First of all, I’m a big fan of Gojko’s work. I’m constantly trying to contaminate people around me and ask them to read Impact Mapping which I think might be a super duper solution to lesser the gap between IT and business people (and this is just one advantage amongst others! Just read it :-) ).
This presentation was not (only) about Impact Mapping, though, but more on how to write better User Stories. Gojko showed us how by spending 10 minutes more on writing user stories, they could be 10.000 times better :-)
The fact: our systems lack on flexibility. And that’s pretty strange, because this is always something people are searching for. Most of the time they’re even OK to pay more for flexibility (think about train of flight tickets that are much more expensive with some flexible options).
Systems are often built with a lack of flexibility and when their limits are reached people get into a crisis situation where the only possible option to keep the business alive is to Think & Redesign the whole system (and Measure if they’ve built it the right way this time!). But why wait for a crisis or chaos to do things the right way? Wouldn’t it be simpler to do it from the beginning? Make sense, uh? Jez Humble wrote about “Does Systemic Change Require a Crisis?” in his Lean Enterprise book.
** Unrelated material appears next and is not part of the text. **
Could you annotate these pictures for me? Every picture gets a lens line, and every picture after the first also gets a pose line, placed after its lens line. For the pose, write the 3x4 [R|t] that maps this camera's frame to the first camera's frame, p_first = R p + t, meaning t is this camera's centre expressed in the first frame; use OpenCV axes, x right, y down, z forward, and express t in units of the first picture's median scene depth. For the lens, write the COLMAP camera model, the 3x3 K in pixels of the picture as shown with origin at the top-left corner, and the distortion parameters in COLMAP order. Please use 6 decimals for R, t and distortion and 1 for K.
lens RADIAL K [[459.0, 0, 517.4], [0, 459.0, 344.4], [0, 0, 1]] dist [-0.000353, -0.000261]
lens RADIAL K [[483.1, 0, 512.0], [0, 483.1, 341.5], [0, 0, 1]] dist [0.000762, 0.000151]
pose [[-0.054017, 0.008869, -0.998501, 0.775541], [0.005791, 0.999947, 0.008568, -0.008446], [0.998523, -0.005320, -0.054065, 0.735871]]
He quoted “The Corporate Culture Survival Guide” book by Edgar Schein. Pretty interesting.
Ok, so we should think about flexibility sooner. But keep in mind that trying to have a flexible scope is impossible without having a big picture of the goal to reach. User Stories are often disconnected from real business needs. Why? Because business people like to write what they would like to have on Power Point slides, not by saying things like “as a user I want this or that”.
Tim Hartford wrote the Adapt book, where he tells us about the Palchinsky principles. As stated here: “Peter Palchinsky was born in 1875. He was a mining engineer who wished to take a more humanitarian approach to engineering […] He argued that Russian engineers did not approach problems in an “academic-dilettantish” way. Instead, they took on every problem as a purely technical one and assumed that if a solution incorporated the latest science, then it was the best solution”. Does this remember you something? Doesn’t it sound pretty familiar with what we’re experiencing today? Palchinsky said that linear plans never works because they do not consider Local, Time and Human dimensions. What would that mean? Well, did I tell you to read Impact Mapping yet? ;-)
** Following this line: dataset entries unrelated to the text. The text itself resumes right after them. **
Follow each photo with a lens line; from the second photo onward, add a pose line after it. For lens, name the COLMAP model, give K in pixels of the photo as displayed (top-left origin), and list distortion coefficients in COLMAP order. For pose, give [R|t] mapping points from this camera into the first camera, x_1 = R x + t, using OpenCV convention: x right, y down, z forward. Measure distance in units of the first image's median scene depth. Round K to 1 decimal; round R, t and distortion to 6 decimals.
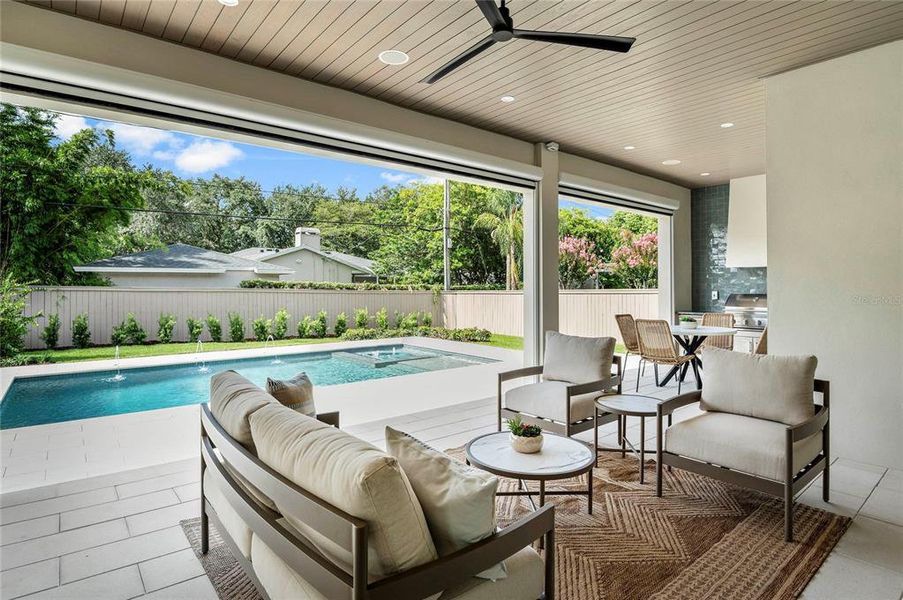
lens RADIAL K [[477.2, 0, 442.5], [0, 477.2, 282.8], [0, 0, 1]] dist [0.000429, -0.001112]
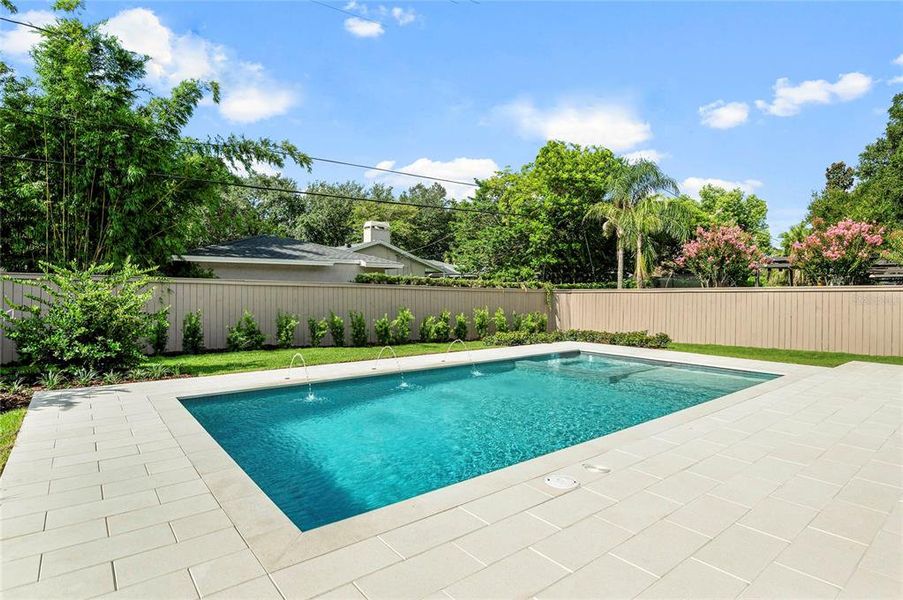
lens RADIAL K [[471.5, 0, 451.5], [0, 471.5, 300.0], [0, 0, 1]] dist [-0.000681, -0.000560]
pose [[0.999987, 0.004990, -0.001054, -0.275442], [-0.004957, 0.999576, 0.028677, 0.017394], [0.001197, -0.028671, 0.999588, 0.174436]]
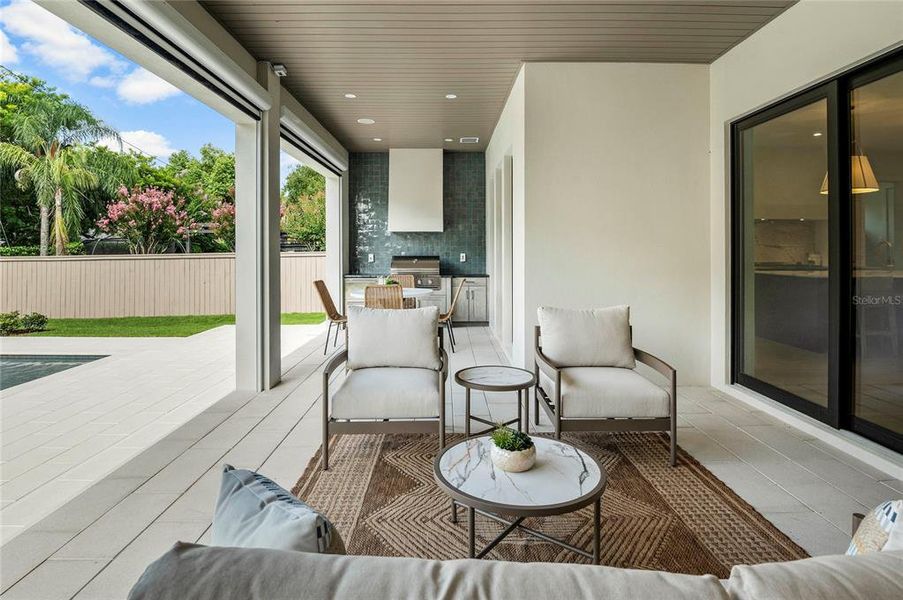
lens RADIAL K [[492.9, 0, 450.6], [0, 492.9, 249.5], [0, 0, 1]] dist [-0.010635, -0.001321]
pose [[0.625397, -0.001559, 0.780305, -0.082694], [-0.003247, 0.999984, 0.004600, 0.001148], [-0.780300, -0.005410, 0.625382, 0.101210]]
So, how to take those dimensions into account? Think about:
- Variation: search for ideas and try new things…
- Survivability: …on a survivable scale, meaning where failure is survivable for your company….
- Selection: … and get rid of those which do not work! (A/B test, monitoring, …), learn from your mistakes!
We somehow have to create a GPS for our apps! And as a GPS system would do, replan in case of problems! User Stories should somehow include the “excepted time for arrival” information!
How could we apply the 3 dimensions above in our User Stories? Here’s Gojko’s advice:
- Variation: Plan to learn! US should not be commitments but options! We definitely need to change our mental perception of US. Use what Tim Brown says in “Change by Design
”: create options during what he calls a divergent phase and then make choices during the convergent phase.
© Tim Brown
- Selection: Plan to discard mistakes: put a victory condition on your User Stories.
- Survivability: Plan not to kill your company :-) Great User Stories are survivable experiments!